Partecipazioni ed inviti

Iniziamo dalle tempistiche! Le partecipazioni normalmente devono essere spedite o consegnate almeno due mesi prima della data effettiva di matrimonio.
Sembrerà scontato, ma non basta mai ricordare che il testo contenuto nelle partecipazioni deve essere grammaticalmente e ortograficamente corretto. Lasciare un errore sulla partecipazione significa iniziare con il piede sbagliato. Per questo motivo è d’obbligo controllare più volte e far controllare da più persone i testi inseriti nelle anteprime delle nostre partecipazioni prima di confermare e mandare in stampa l’ordine!

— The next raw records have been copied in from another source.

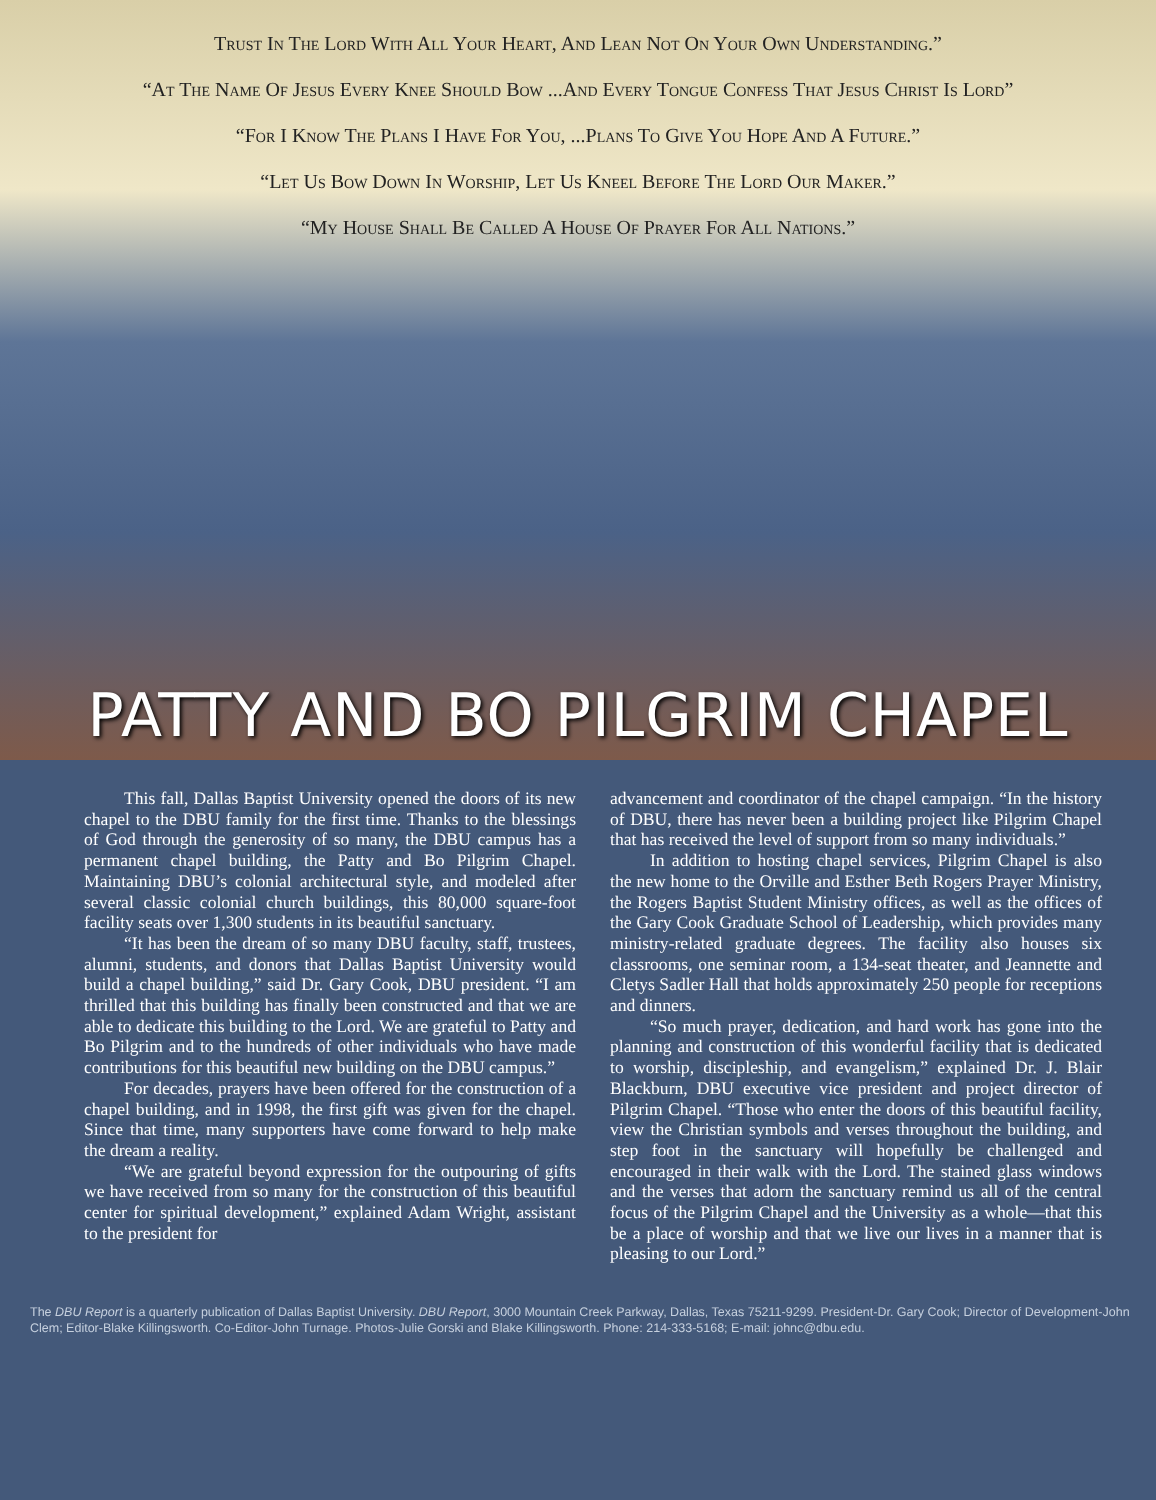Trust In The Lord With All Your Heart, And Lean Not On Your Own Understanding.”
“At The Name Of Jesus Every Knee Should Bow ...And Every Tongue Confess That Jesus Christ Is Lord”
“For I Know The Plans I Have For You, ...Plans To Give You Hope And A Future.”
“Let Us Bow Down In Worship, Let Us Kneel Before The Lord Our Maker.”
“My House Shall Be Called A House Of Prayer For All Nations.”
PATTY AND BO PILGRIM CHAPEL
This fall, Dallas Baptist University opened the doors of its new chapel to the DBU family for the first time. Thanks to the blessings of God through the generosity of so many, the DBU campus has a permanent chapel building, the Patty and Bo Pilgrim Chapel. Maintaining DBU’s colonial architectural style, and modeled after several classic colonial church buildings, this 80,000 square-foot facility seats over 1,300 students in its beautiful sanctuary.
“It has been the dream of so many DBU faculty, staff, trustees, alumni, students, and donors that Dallas Baptist University would build a chapel building,” said Dr. Gary Cook, DBU president. “I am thrilled that this building has finally been constructed and that we are able to dedicate this building to the Lord. We are grateful to Patty and Bo Pilgrim and to the hundreds of other individuals who have made contributions for this beautiful new building on the DBU campus.”
For decades, prayers have been offered for the construction of a chapel building, and in 1998, the first gift was given for the chapel. Since that time, many supporters have come forward to help make the dream a reality.
“We are grateful beyond expression for the outpouring of gifts we have received from so many for the construction of this beautiful center for spiritual development,” explained Adam Wright, assistant to the president for
advancement and coordinator of the chapel campaign. “In the history of DBU, there has never been a building project like Pilgrim Chapel that has received the level of support from so many individuals.”
In addition to hosting chapel services, Pilgrim Chapel is also the new home to the Orville and Esther Beth Rogers Prayer Ministry, the Rogers Baptist Student Ministry offices, as well as the offices of the Gary Cook Graduate School of Leadership, which provides many ministry-related graduate degrees. The facility also houses six classrooms, one seminar room, a 134-seat theater, and Jeannette and Cletys Sadler Hall that holds approximately 250 people for receptions and dinners.
“So much prayer, dedication, and hard work has gone into the planning and construction of this wonderful facility that is dedicated to worship, discipleship, and evangelism,” explained Dr. J. Blair Blackburn, DBU executive vice president and project director of Pilgrim Chapel. “Those who enter the doors of this beautiful facility, view the Christian symbols and verses throughout the building, and step foot in the sanctuary will hopefully be challenged and encouraged in their walk with the Lord. The stained glass windows and the verses that adorn the sanctuary remind us all of the central focus of the Pilgrim Chapel and the University as a whole—that this be a place of worship and that we live our lives in a manner that is pleasing to our Lord.”
The DBU Report is a quarterly publication of Dallas Baptist University. DBU Report, 3000 Mountain Creek Parkway, Dallas, Texas 75211-9299. President-Dr. Gary Cook; Director of Development-John Clem; Editor-Blake Killingsworth. Co-Editor-John Turnage. Photos-Julie Gorski and Blake Killingsworth. Phone: 214-333-5168; E-mail: johnc@dbu.edu.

La partecipazione e l’invito contengono l’annuncio del vostro giorno più felice, quindi è sempre meglio evitare di inserire frasi che possono risultare scortesi, come ad esempio “il ricevimento è riservato ai soli adulti”. In questo ultimo caso è consigliabile non menzionare il fatto che i bambini non sono invitati affidandosi al passaparola tra parenti e amici oppure scrivere sulla busta i soli nomi dei genitori anziché ad esempio “fam. Rossi”.

L’etichetta sul matrimonio vuole che i nomi degli sposi vengano scritti con un ordine preciso sulle partecipazioni. Infatti è sempre meglio mettere prima il nome di lei e poi il nome di lui. Secondo la tradizione infatti la ragazza, non essendo ancora sposata, non ha ancora acquisito il cognome del futuro marito e dunque non fa ancora parte della sua futura famiglia quindi il suo nome deve comparire prima di quello del fidanzato.
Consigliamo di evitare espressioni come “è gradito regalo in busta” poiché spesso possono essere considerate poco educate. A volte se non vengono inserite indicazioni sul regalo saranno gli invitati stessi a chiedere agli sposi o ai loro parenti come preferiscono che questi si comportino in merito.